A year after building his laboratory, Edison needed more money to keep it operating. Because most of his experimental work was on improving telegraph and telephone technology for Western Union, wizardhe wrote to company president William Orton to ask for help. He explained that "the cost of running my machine shop including coal kerosene & labor is about 15 per day or 100 per week; at present I have no source of income which will warrant continuing my machine shop and I shall be compelled to close it unless I am able to provide funds for continuing the same and keep my skilled workmen." After describing the "unusual facilities which I have for perfecting any kind of Telegraphic invention," Edison promised that he would give Western Union "every invention that I can make during that time which is applicable to commercial telegraphy."

Western Union agreed to pay for all patent expenses and to give him additional royalties for any successful inventions including the telephone. Edison’s first successful invention for Western Union was the carbon-button transmitter. But it was the tinfoil phonograph that made Edison’s reputation as the Wizard of Menlo Park!
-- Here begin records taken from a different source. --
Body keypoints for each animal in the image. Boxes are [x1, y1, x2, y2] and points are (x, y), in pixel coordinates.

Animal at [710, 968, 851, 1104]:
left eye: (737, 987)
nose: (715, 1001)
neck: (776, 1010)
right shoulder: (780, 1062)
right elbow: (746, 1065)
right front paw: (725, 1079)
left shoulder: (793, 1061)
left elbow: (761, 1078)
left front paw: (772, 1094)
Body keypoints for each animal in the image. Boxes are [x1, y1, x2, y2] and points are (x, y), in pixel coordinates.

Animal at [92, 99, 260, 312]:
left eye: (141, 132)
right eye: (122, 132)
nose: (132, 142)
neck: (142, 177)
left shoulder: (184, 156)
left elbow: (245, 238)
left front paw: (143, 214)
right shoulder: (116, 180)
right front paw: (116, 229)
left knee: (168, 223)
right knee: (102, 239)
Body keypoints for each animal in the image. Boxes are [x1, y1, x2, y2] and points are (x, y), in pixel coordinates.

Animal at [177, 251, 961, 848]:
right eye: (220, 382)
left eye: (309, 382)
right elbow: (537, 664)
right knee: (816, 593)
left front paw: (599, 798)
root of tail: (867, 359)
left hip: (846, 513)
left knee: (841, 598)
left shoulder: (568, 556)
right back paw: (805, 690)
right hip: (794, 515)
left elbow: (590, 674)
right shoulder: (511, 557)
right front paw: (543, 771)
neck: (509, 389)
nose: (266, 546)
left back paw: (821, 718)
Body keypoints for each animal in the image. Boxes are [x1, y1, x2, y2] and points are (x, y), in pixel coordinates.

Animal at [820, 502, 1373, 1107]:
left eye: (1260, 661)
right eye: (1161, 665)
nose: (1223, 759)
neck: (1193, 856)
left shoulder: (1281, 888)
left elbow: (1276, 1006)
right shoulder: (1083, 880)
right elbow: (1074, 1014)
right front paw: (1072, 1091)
Because Western Union did not want the phonograph invention, a group of investors connected to the Bell Telephone Company helped form the Edison Speaking Phonograph Company to promote the new invention and gave Edison $10,000 to improve the exciting new technology.

But before he could develop a commercial phonograph, Edison turned to a new challenge—electric lighting. After announcing in the press in September 1878 that he had solved the problem of the electric light, a group of Western Union investors decided to form the Edison Electric Light Company. Over the next two and a half years they provided Edison with $130,000 for his experiments (about $2.3 million in today's currency).